:: 課題の指示 ::
下に示す1on1についてのインタビュー記事の続きを、最後の文の後から書いてください。

吉澤:本を出させていただいたこともあって、いろいろな企業の方から聞かれます。同時に、「ヤフーさんだから成功させられたんでしょう」とも言われます。でも、私からすれば「ヤフーってそれほど他と違う会社かな……?」という感じです。もともと持っているカルチャーって、特に影響しないと思うんですよ。

——どういうことでしょうか。

吉澤:「上司と部下が向き合う時間をちゃんと取りましょう」って、そんなに突飛なことではないですよね? それに対して「カルチャーが合わない」と言ってしまうと、「上司と部下が話すということが合わない会社って、どうなの?」ということになってしまう。純粋に、「相手がどう思っているのかを丁寧に擦り合わせる時間を取ろうよ」ということですからね。あと、これもよく聞かれるんですけど、「1on1を続けたことでどんな成果が得られましたか?」という質問。

——確かに、ある意味一番気になるところではありますね。

吉澤:でもね、「1on1をやったからこの案件を受注できた」みたいな、直接的な結果には結びつかないですよね。実は1on1を始めた頃から、離職率がすごく落ちているんです。でも、それが「1on1のおかげです」ということは、とても言い切れないんです。というのも、先ほどお話ししたように、1on1の導入と同時にビジネス自体や会社の方針・体制が大きく形を変えているので、一概に1on1の成果かどうかは測ることができない。

——あえてひとつ、挙げるとするならばどうでしょうか。

吉澤:成果、と言いますか、ここ2年ほどもう1on1チェックはやっていないんですが、それでもほとんどの社員が1on1をやめた様子がないんですよ。

——会社のチェック制度がなくなっても、自主的に続けているということでしょうか。

吉澤:チェック制度がなくなったので、はっきりとしたことは言えないんですが。アセスメントを終了するタイミングで、社員にアンケートをとったんです。「1on1があなたの仕事に役立っていますか、いませんか」というシンプルな質問です。すると、9割が「役に立っている」と回答したんです。それを見て、1on1を通して個々人が、仕事を進めていくための強力なツールを手にしたんだな、ということは実感しましたね。それが、一つの成果と言えるのではないでしょうか。

部下の才能を解き放つために必要なのは、「再現性」である

——お話しを聞いていると、これほど企業にとっても、個人にとっても必要な制度なのに、なぜ日本企業ではあまり根付いていないのだろう、と疑問に感じました。

吉澤:知識が不足しているからではないでしょうか。

——知識、ですか。

吉澤:「誰かに話ができる」という環境が、その人の力を発揮するためにものすごく寄与するんだ、という知識が薄いんだと思います。誰の頭の中にも、うごめいているアイディアというものがあると思います。そのアイディアを、きちんと企画に落とし込めるところまで聞いてくれる相手がいることで、どれほど彼らのパフォーマンス発揮に寄与するのか。それを知らない。

:: 身体または手のキーポイントデータ ::
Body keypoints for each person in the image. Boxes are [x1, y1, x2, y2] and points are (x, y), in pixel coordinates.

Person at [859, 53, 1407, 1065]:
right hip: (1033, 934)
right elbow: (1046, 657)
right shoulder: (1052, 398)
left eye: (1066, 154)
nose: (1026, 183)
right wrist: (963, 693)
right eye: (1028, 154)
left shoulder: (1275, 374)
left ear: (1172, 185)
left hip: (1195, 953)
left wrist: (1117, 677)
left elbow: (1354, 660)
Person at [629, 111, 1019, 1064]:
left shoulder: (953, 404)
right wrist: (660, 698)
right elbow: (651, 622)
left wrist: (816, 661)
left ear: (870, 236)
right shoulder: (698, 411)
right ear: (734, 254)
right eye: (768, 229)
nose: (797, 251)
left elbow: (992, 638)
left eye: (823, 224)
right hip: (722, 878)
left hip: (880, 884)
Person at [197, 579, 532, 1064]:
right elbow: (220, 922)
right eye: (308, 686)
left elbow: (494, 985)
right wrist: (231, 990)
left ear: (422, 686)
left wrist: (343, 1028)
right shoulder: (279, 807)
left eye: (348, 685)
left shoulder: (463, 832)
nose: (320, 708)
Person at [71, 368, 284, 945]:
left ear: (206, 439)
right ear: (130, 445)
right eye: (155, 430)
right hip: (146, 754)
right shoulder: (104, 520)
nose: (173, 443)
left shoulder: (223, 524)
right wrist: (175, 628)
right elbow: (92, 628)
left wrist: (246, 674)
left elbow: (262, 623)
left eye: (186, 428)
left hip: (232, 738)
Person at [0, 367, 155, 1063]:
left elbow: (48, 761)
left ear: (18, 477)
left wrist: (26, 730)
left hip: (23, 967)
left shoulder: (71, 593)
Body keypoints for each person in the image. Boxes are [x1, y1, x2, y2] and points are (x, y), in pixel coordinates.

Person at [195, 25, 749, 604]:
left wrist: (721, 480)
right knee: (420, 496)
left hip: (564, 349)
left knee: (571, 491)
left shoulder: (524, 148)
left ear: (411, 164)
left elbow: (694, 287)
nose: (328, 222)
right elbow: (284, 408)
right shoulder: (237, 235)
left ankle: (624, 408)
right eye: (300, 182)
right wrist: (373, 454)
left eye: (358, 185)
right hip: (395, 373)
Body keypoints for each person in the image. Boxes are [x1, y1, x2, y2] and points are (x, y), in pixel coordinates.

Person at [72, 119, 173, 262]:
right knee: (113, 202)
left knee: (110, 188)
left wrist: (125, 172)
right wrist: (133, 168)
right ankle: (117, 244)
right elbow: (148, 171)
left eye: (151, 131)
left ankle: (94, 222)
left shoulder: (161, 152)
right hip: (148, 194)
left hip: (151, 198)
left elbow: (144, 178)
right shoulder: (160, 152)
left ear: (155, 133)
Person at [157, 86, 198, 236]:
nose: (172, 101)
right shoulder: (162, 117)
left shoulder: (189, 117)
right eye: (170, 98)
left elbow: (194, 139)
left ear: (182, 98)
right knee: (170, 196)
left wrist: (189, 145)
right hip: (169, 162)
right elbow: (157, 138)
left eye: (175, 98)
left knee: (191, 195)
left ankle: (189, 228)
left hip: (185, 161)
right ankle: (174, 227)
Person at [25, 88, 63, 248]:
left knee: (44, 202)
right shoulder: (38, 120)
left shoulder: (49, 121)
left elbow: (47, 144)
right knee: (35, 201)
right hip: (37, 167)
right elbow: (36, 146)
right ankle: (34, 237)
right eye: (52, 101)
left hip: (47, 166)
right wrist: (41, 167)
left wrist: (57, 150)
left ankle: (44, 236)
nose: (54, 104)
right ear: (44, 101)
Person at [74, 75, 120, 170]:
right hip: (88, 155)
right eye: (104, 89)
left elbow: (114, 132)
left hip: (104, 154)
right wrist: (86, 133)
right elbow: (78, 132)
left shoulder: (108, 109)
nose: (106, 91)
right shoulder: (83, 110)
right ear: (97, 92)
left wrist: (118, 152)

:: 記述解答 ::
——御社が謳っておられる、「才能と情熱を解き放つ」ということにも繋がるのでしょうか。

吉澤:まさにその部分ですね。1on1は、部下の才能と情熱を解き放つために役立つ方法のひとつです。それに気づかなかった頃は、私も偶然性に頼っていたところがあったんです。「彼、随分と成果を出していてすごいね。何があったの?」となった時に、「たまたま上長と相性が良かったんじゃない?」とか「運が良かったんだね」ということで納得してしまう。ただ、それだと再現性がないわけです。

——確かにそうですね。

吉澤:しかし、ある程度戦略的に成果を上げていかなくてはいけないとなった時に、再現性のある何らかの理屈を編み出していく必要があった。その理屈を当てはめながら、意図的にそういった状態を再現していくことが必要だったんです。たまに、部下と飲みに行った時なんかに、偶発的に「才能を解き放つ」みたいなことが起こるんですよね。そうすると、それが変な成功体験になってしまったりする。でもそれって、実は飲みに行かなくてもできるんです。それが1on1という仕掛けなんです。

——その仕掛けの力を享受して、「うまくいった」と実感する人が循環していくと、どんどんいい方向に繋がっていく感じがしますね。ヤフーとしては、1on1を通して「才能を解き放つ」ことで、この先どんな未来を目指しているのでしょうか。

吉澤:1on1をなんのためにやっているかといえば「人財育成」と答えるんですが、人が育つというのは別に最終ゴールではないですよね。結果業績が上がるというところにつながらなければ意味がない。事業の今後、という話をするならば、パソコンからスマートフォンへ戦場が移りつつあった2012年体制発足時、とにかく我々は競合と戦いながら、「スマホ大陸」に上陸しなくてはならなくなったんです。

——スマホ大陸、ですか。

吉澤:もちろんメタファーですが、PC時代はいわば大きな戦艦で攻めていたのに対し、スマホ大陸を目指す時代になって小さなボートに乗り換えたんです。隊列を組んで戦った時代から、ゲリラ戦に移ったと言えるかもしれません。権限委譲されたボートたちが、各々生き残りをかけてスマホ大陸を目指すイメージです。そして今、なんとか大陸にたどり着いた者たちが、もう一度しっかりつながり合って新しい未来を創ろうと再結成しようとしているところです。一つの大きな力として団結する必要がある、そういうフェーズになったんですね。じゃあその中で、1on1はどうなっていくんだろうと。

——これまで築き上げてきた1on1のシステムが、根底から覆る可能性もあるということでしょうか。

吉澤:コミュニケーションがどう変わっていくかによると思っています。これまでは、個別に縦に線が結ばれていれば良かったけれど、これからは横にもつながっていかなくてはいかない。そのためにはどんなコミュニケーションを取っていくべきなのだろう、と日々考えています。もちろん1on1は引き続き肝になっていくとは思いますが、少しずつ今の戦略に適した形に姿を変えていくんだろうな、とは想像していますね。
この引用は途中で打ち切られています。